The number of companies entering liquidation isset to reach its highest level in 16 years according to the research, by accountancy firm Wilkins Kennedy.
The number of businesses ceasing to trade in the year to March 31 2009 is expected to reach 23,713, according to the firm, which analysed data from Companies House. This would be a 17 per cent rise on the previous year and the highest since 1992-93, when the UK economy began to emerge from the last recession and liquidations, which tend to peak towards the end of a slowdown, reached 28,700.
The data also shows that there were many more company liquidations, where a company stops trading, than insolvencies.
“The number of liquidations is running at nearly five times the rate of company insolvencies, which shows that far more companies are closing down than the official insolvency figures reveal,” Keith Stevens, insolvency partner at Wilkins Kennedy, said. “We are seeing an increasing number of companies choosing to throw in the towel and cease trading early rather than hanging on until the bitter end and waiting until they are insolvent.”

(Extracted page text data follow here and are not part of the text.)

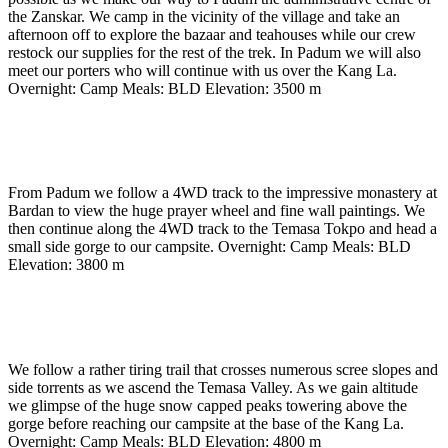
the Zanskar. We camp in the vicinity of the village and take an
afternoon off to explore the bazaar and teahouses while our crew
restock our supplies for the rest of the trek. In Padum we will also
meet our porters who will continue with us over the Kang La.
Overnight: Camp Meals: BLD Elevation: 3500 m
Day 13
-
To Temasa Tokpo camp (3800m) (approx 4
to 5 hours)
From Padum we follow a 4WD track to the impressive monastery at
Bardan to view the huge prayer wheel and fine wall paintings. We
then continue along the 4WD track to the Temasa Tokpo and head a
small side gorge to our campsite. Overnight: Camp Meals: BLD
Elevation: 3800 m
Day 14
-
To base of Kang La camp (4800m) (approx 7
hours)
We follow a rather tiring trail that crosses numerous scree slopes and
side torrents as we ascend the Temasa Valley. As we gain altitude
we glimpse of the huge snow capped peaks towering above the
gorge before reaching our campsite at the base of the Kang La.
Overnight: Camp Meals: BLD Elevation: 4800 m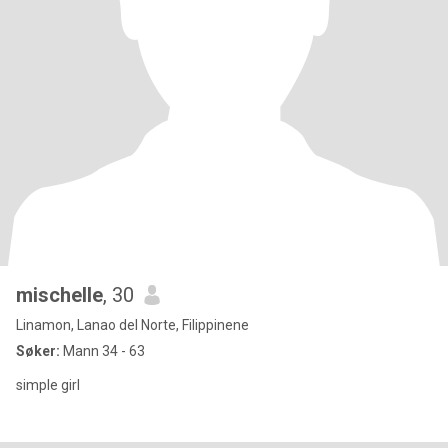
mischelle
, 30
Linamon, Lanao del Norte, Filippinene
Søker:
Mann 34 - 63
simple girl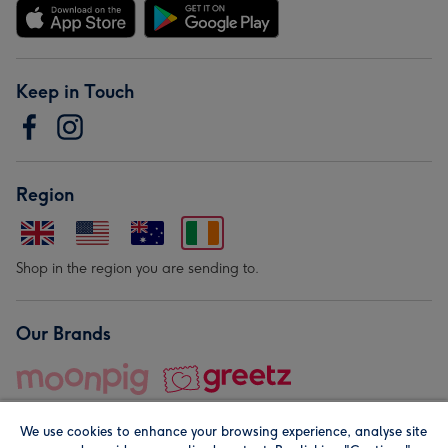
Keep in Touch
Region
Shop in the region you are sending to.
Our Brands
We use cookies to enhance your browsing experience, analyse site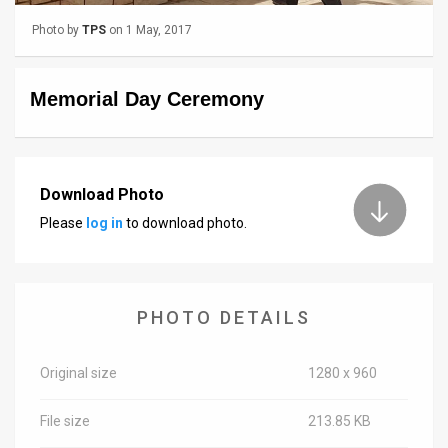
Photo by
TPS
on 1 May, 2017
News
Contact
Memorial Day Ceremony
Us
Customer
Download Photo
Support
Please
log in
to download photo.
TPS
RSS
Facebook
PHOTO DETAILS
Twitter
Original size
1280 x 960
File size
213.85 KB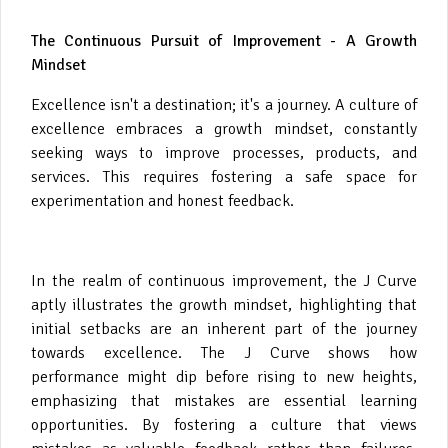
The Continuous Pursuit of Improvement - A Growth
Mindset
Excellence isn't a destination; it's a journey. A culture of
excellence embraces a growth mindset, constantly
seeking ways to improve processes, products, and
services. This requires fostering a safe space for
experimentation and honest feedback.
In the realm of continuous improvement, the J Curve
aptly illustrates the growth mindset, highlighting that
initial setbacks are an inherent part of the journey
towards excellence. The J Curve shows how
performance might dip before rising to new heights,
emphasizing that mistakes are essential learning
opportunities. By fostering a culture that views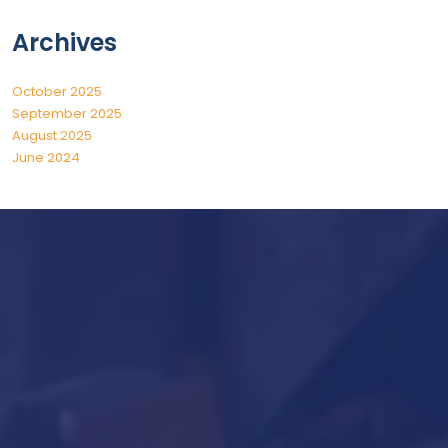
Archives
October 2025
September 2025
August 2025
June 2024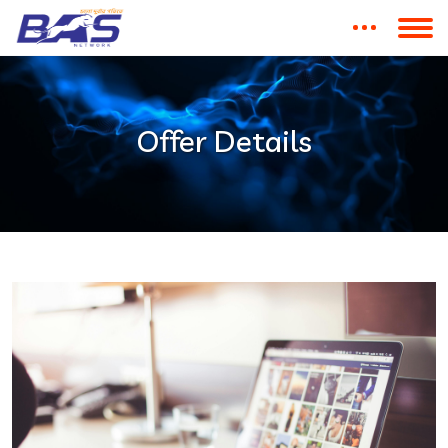
Offer Details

Wilkins Kennedy warned that some liquidations were happening because lenders are refusing to extend credit to businesses that are otherwise trading profitably.
Mr Stevens added: “Falling demand and the reluctance of lenders to extend credit are having a major impact on the ability of companies to continue trading.”
Construction and property service companies accounted for over a third of all UK corporate insolvencies at the end of last year, Wilkins Kennedy said.